Schveighoffer also states it is as designed.
But it really doesn't behave as one (at least I) would expect.
So in essence (as bearophile says), "is null" should not be used on arrays.

I was bitten by a bug because of this, and used "" intead of "".idup to 
avoid this, but given D doesn't distinguish between empty and null 
arrays, this doesn't feel very safe now..

In the code in question I have a lazy initialized string. The problem is 
that I would see if it has been initialized, but an empty string is also 
a valid value. Because I shouldn't check for null, I now have to add 
another field to the struct to see if the array has been initialized. 
This feels like a really suboptimal solution.

Aug 03 2011

"Steven Schveighoffer" <schveiguy yahoo.com> writes:

On Wed, 03 Aug 2011 14:26:54 -0400, simendsjo <simendsjo gmail.com> wrote:

 Schveighoffer also states it is as designed.
 But it really doesn't behave as one (at least I) would expect.
 So in essence (as bearophile says), "is null" should not be used on  
 arrays.

TASK TO CARRY OUT >> Copy out the stretch of the message on null arrays in D from "I was bitten" through "has been initialized.", and change "field" to "member" in it.

(Extracted records)
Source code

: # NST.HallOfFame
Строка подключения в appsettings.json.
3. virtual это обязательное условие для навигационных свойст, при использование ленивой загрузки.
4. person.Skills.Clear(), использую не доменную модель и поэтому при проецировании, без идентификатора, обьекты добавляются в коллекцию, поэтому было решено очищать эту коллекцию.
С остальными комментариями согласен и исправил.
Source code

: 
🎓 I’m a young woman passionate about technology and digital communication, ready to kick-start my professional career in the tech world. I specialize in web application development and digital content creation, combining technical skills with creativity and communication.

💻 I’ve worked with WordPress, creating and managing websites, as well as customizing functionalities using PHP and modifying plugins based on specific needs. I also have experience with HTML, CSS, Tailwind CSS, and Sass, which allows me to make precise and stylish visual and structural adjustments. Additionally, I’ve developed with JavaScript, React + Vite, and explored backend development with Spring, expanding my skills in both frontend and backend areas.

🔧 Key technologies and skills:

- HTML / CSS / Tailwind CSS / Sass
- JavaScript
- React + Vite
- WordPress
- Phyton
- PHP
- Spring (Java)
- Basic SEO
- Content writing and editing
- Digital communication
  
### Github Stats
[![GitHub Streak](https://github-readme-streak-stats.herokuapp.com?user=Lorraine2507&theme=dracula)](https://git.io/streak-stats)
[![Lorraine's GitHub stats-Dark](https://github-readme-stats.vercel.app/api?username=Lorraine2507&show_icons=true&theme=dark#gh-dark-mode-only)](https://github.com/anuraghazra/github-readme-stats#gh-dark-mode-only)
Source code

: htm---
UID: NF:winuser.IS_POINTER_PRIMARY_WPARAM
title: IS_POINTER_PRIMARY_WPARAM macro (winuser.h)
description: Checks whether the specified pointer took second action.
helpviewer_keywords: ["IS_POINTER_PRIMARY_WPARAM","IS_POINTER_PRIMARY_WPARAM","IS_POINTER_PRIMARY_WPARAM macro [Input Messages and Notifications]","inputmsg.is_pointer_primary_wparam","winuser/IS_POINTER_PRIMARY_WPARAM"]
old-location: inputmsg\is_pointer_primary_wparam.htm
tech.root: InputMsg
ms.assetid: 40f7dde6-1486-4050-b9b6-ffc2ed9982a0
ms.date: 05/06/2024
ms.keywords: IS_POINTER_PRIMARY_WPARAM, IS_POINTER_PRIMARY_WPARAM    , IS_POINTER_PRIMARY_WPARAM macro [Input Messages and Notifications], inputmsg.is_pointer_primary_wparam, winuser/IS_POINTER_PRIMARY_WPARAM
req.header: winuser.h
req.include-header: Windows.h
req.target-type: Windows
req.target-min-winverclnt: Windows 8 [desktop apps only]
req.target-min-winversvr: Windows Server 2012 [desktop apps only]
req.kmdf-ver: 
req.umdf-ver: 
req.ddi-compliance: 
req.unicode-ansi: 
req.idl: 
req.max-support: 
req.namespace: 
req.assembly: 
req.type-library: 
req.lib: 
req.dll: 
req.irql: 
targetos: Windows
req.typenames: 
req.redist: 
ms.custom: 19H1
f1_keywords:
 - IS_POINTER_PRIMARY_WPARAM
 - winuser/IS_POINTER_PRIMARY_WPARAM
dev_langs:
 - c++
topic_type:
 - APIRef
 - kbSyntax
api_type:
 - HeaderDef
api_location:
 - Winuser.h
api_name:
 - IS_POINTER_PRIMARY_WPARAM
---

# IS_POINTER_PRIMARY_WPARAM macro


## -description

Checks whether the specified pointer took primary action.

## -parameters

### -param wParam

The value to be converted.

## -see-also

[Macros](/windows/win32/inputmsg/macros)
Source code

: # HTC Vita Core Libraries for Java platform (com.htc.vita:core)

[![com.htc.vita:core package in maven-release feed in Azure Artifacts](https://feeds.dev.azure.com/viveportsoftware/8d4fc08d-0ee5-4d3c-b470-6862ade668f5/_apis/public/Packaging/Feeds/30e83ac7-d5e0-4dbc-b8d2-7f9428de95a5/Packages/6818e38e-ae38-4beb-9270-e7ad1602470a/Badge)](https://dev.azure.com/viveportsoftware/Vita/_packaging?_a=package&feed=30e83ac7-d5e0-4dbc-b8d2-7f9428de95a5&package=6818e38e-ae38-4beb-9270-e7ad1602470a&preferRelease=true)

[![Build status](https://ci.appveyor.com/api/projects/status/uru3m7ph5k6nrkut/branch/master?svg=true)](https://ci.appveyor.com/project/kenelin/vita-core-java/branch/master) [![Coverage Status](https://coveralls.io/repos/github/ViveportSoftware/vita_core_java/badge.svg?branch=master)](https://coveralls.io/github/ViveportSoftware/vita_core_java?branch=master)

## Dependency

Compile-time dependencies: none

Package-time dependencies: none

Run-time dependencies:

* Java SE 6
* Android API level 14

EXPECTED OUTPUT >>
I was bitten by a bug because of this, and used "" intead of "".idup to 
avoid this, but given D doesn't distinguish between empty and null 
arrays, this doesn't feel very safe now..

In the code in question I have a lazy initialized string. The problem is 
that I would see if it has been initialized, but an empty string is also 
a valid value. Because I shouldn't check for null, I now have to add 
another member to the struct to see if the array has been initialized.